▸ Task
Leave every picture out, and write out the remaining entries exactly.

[Stored data]

[Start of section]

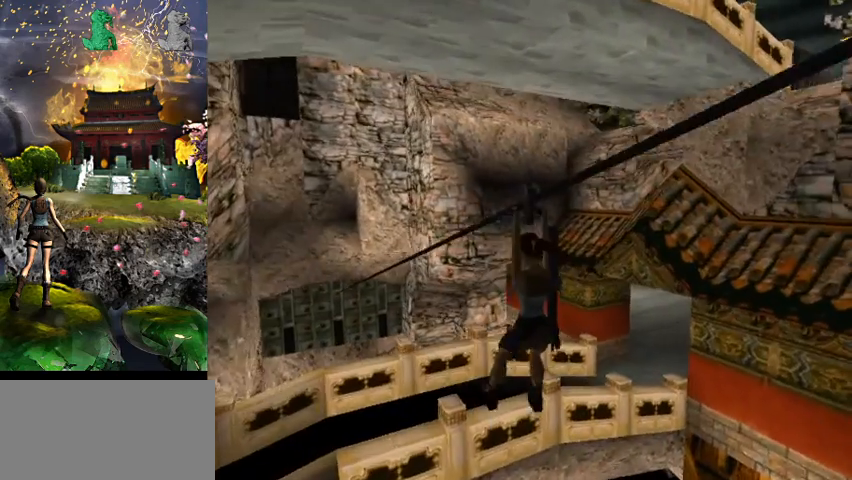
{"keys": ["act"], "events": []}
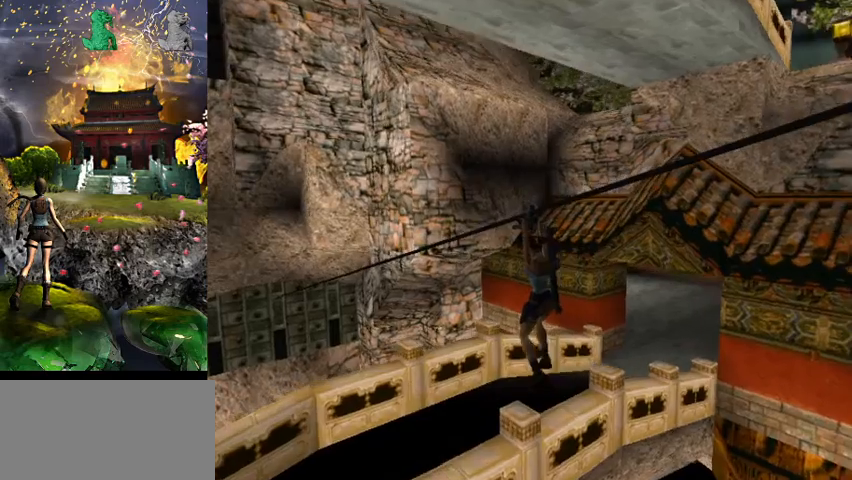
{"keys": [], "events": [[267, "act", "up"]]}
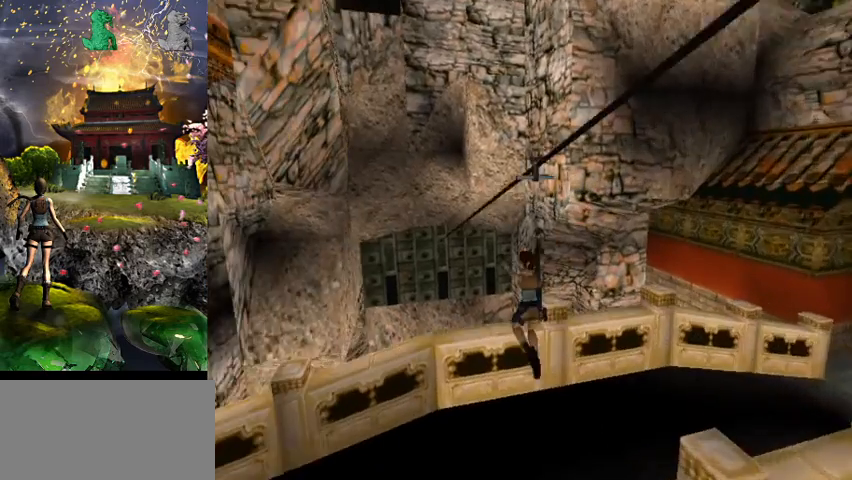
{"keys": [], "events": []}
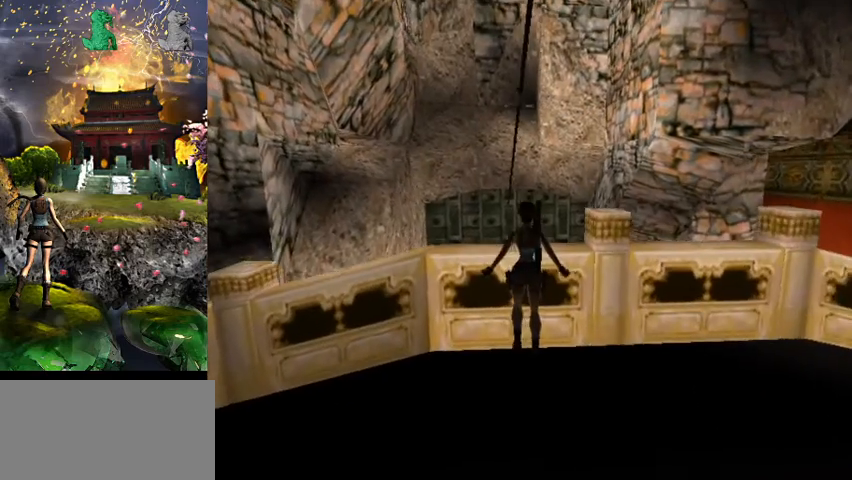
{"keys": [], "events": []}
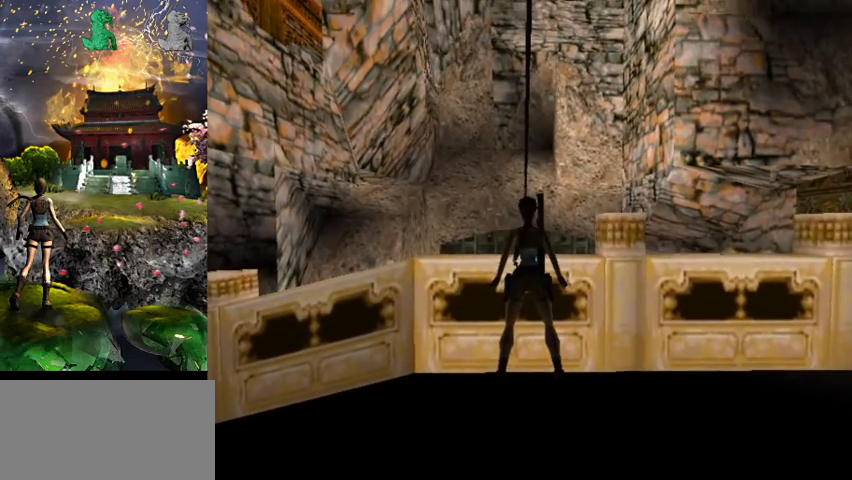
{"keys": [], "events": []}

[End of section]

▸ Exercise answer
{"keys": ["act"], "events": []}
{"keys": [], "events": [[267, "act", "up"]]}
{"keys": [], "events": []}
{"keys": [], "events": []}
{"keys": [], "events": []}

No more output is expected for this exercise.